RESSA is a Rusty EcmaScript Syntax Analyzer. It is a member of a family of tools that manage javascript source code. These are RESS, a scanner responsible for reading and tokenizing EcmaScript source code, resast, a collection of ECMAScript AST node types, and RESW, an experimental crate for writing javascript code from resast nodes.
Parser usage
Here is how we parse a hello world function:
let js = "function helloWorld() { alert('Hello world'); }";
let mut builder = Builder::new();
let mut parser = builder
.js(js)
.module(false)
.build()
.unwrap();
let ast = parser.parse();
We create a builder, we use it to create a parser, then we call parse
and get the AST.
Parser
is the main component of RESSA. It navigates the code token by token
and builds the AST.
We might as well create it with default settings and avoid the builder using Parser::new()
.
The builder is a fluent interface. It takes parameters that guide the parsing.
is_module
here configures the parser to expect an ES6 module.

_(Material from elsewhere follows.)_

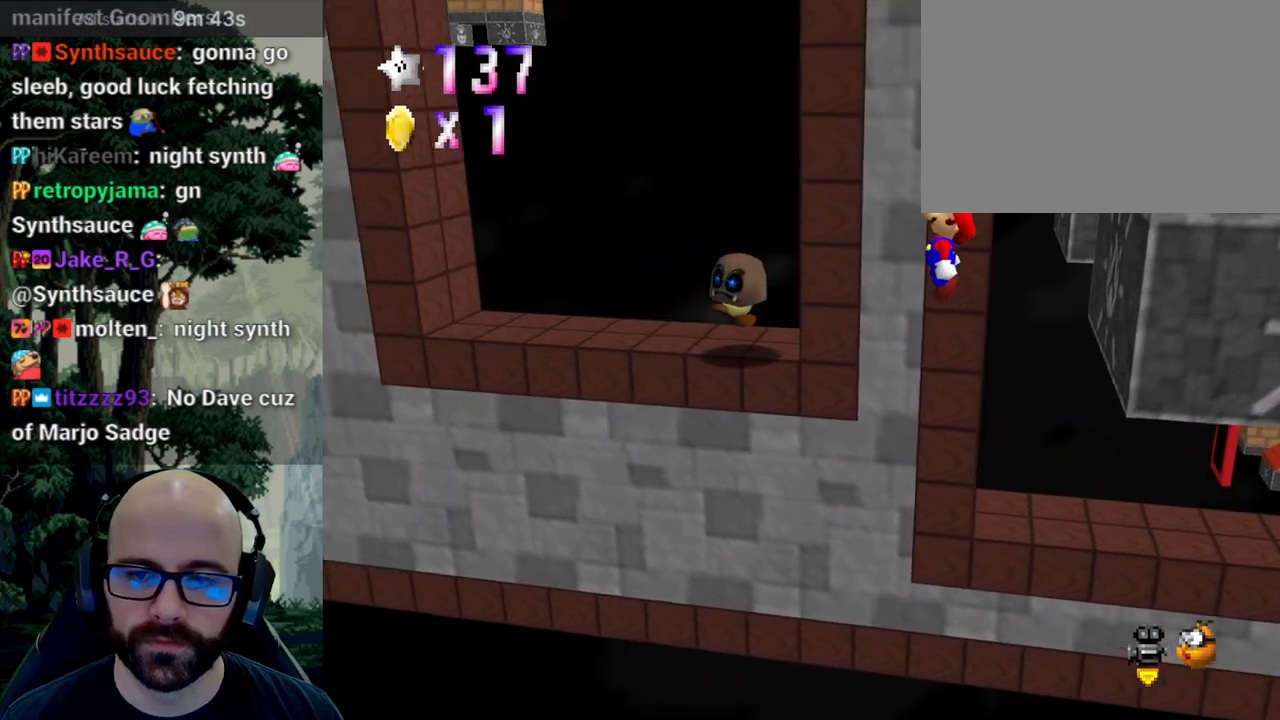
{"dt_ms": 500, "buttons": ["A"], "left_stick": "up-right", "right_stick": "center", "events": [[133, "left_stick", "right"], [283, "X", "down"], [283, "left_stick", "up-right"], [417, "X", "up"], [500, "right_stick", "center"]]}
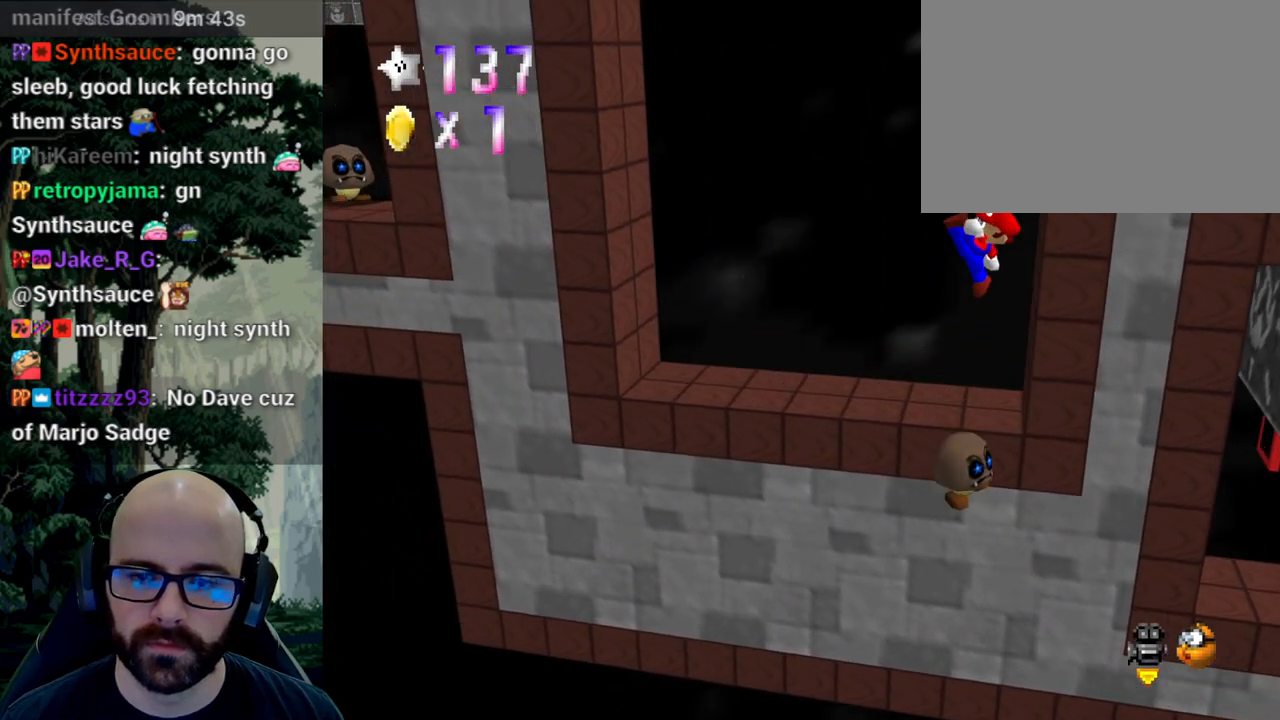
{"dt_ms": 500, "buttons": [], "left_stick": "center", "right_stick": "center", "events": [[67, "A", "up"], [233, "X", "down"], [300, "X", "up"], [300, "left_stick", "center"]]}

When false, the parsing fails if it encounters an import statement.
According to this value also, the result will either be
a Program::Mod
or a Program::Script
variant of the Program
enum.
Parser
implements the Iterator
trait.
If we call parser.next()
many times instead of parser.parse()
,
the parser keeps returning values of ProgramPart
.
parse
indeed calls
Iterator#collect
to collect these parts and use them to create a Program
instance:
pub fn parse(&mut self) -> Res<Program> {
if self.context.is_module {
self.context.strict = true;
}
let body: Res<Vec<ProgramPart>> = self.collect();
Ok(if self.context.is_module {
Program::Mod(body?)
} else {
Program::Script(body?)
})
}
Sub-parsers
Parsing methods return values of Res<T>
, which is an alias for the Result
type:
Res<T> = Result<T, Error>
T
is the node type. Each sub-parser sets its subject.
It is Expr
for parse_expression
, Stmt
for parse_statement
,
Program
for parse
, and so on.
Each token type (like Expr
and Stmt
) is enum defined inside resast.
stmt
for example, is defined as:
pub enum Stmt<'a> {
Expr(Expr<'a>),
Block(BlockStmt<'a>),
Empty,
Debugger,
With(WithStmt<'a>),
Return(Option<Expr<'a>>),
//...
ProgramPart
is:
pub enum ProgramPart<'a> {
/// A Directive like 'use strict';
Dir(Dir<'a>),
/// A variable, function or module declaration
Decl(Decl<'a>),
/// Any other kind of statement
Stmt(Stmt<'a>),
}
Building an ast node follows the next pattern. Here we build a loop node:
// first, we use helpers to parse constituants
let list = self.parse_variable_decl_list(true)?;
let init = some(loopinit::variable(kind, list));
let test = some(self.parse_expression()?);
let update = some(self.parse_expression()?)if;
// here, we parse the body
// we call parse_statement to parse the body.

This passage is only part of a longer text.